Y	Hacker News new \| ask \| show \| jobs


	by jncfhnb 888 days ago
	The model weights ARE the preferred form for modification

3 comments

PeterisP 888 days ago

As long-time a 'practitioner' of machine learning models I strongly disagree, the preferred form for model modification is by retraining the model with a tweak to the parameters or the training algorithm or the model structure or data selection or length of training.

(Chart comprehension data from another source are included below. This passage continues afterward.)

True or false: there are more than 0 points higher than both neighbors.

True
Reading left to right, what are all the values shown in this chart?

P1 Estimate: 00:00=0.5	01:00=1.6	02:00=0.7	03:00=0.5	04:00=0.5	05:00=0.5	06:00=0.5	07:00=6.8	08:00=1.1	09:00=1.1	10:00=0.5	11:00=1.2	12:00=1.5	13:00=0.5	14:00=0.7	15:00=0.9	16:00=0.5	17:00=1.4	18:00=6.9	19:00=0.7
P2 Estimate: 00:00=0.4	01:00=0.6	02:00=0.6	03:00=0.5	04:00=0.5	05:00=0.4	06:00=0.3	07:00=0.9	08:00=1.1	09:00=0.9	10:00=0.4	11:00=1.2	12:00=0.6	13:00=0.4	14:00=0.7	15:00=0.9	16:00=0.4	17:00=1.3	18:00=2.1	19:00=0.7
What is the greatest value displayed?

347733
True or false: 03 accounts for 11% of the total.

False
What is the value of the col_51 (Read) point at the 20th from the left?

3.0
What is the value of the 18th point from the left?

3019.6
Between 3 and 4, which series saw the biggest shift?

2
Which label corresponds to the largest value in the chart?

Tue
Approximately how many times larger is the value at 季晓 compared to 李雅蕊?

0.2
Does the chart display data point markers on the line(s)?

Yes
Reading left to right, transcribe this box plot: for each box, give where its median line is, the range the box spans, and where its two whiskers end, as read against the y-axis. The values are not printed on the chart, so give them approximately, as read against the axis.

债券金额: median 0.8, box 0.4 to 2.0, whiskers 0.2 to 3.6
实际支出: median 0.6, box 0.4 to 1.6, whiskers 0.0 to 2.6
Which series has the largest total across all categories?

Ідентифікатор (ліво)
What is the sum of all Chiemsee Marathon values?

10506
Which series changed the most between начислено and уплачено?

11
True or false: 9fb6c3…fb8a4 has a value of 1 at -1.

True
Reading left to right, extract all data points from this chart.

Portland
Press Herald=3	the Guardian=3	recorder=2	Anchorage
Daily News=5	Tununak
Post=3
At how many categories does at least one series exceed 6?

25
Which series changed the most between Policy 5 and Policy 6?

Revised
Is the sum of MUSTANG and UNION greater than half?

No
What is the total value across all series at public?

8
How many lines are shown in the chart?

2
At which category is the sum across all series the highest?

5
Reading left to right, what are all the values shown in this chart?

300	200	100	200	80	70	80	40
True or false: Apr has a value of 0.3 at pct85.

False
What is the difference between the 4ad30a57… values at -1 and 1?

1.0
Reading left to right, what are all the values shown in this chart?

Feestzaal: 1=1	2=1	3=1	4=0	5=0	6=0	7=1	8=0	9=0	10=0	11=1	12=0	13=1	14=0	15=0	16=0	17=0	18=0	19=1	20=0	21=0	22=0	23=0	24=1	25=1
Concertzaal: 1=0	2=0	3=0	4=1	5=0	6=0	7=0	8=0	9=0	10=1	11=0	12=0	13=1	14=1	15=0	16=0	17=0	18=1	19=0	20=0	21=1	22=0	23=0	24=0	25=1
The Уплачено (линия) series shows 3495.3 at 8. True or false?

You can get some effects by fine tuning, and in that case it may be preferable as it's cheaper, but in general if I want to have a different or better model, that involves retraining.

link

jncfhnb 888 days ago

I don’t really believe your long time practitioning is aligned to the kind of models being discussed

link

anothernewdude 888 days ago

Yeah, that's why data scientists are out there editing the weights rather than cleaning up datasets and rerunning training with different settings.

link

jncfhnb 888 days ago

If that was supposed to be clever it just sounds naive. There’s a ton of work going on fine tuning open source models

link

nullc 888 days ago

> There’s a ton of work going on fine tuning

... models provided in weights only form. (mostly!)

I believe the preferred form would be the whole kit and caboodle: the collection and filtering scripts, the data to the extent that it's non-public, the training routine, and the model weights... because sometimes you'll perform changes at any of those stages.

link

jncfhnb 887 days ago

Do you actually do this for a living? Do you have experience doing this and have credibility talking about what’s preferred? I do.

link

Trapais 887 days ago

OK. Where is your reproduction of Pythia trained from scratch? Or MPT? Or Amber? Shall we play a game where you give paper regarding pretraining (and we are not taling about puny models based on wikitext2) I give you a paper based around finetuning and we'll see who run out of papers first?

link

jncfhnb 887 days ago

Reproduction is not the goal! Making papers is not the goal! Making useful models is the goal. And having open source models is by an enormous degree more useful thing.

I see you’re someone else, so I’ll ask you too. Do you actually have any experience doing this? Have you ever fine tuned models or tried to change architecture or put a piece of one model into another?

link

tonyarkles 888 days ago

Unless you want to try modifying the model structure, in which case the weights aren’t necessarily valid anymore and will need to be retrained.

link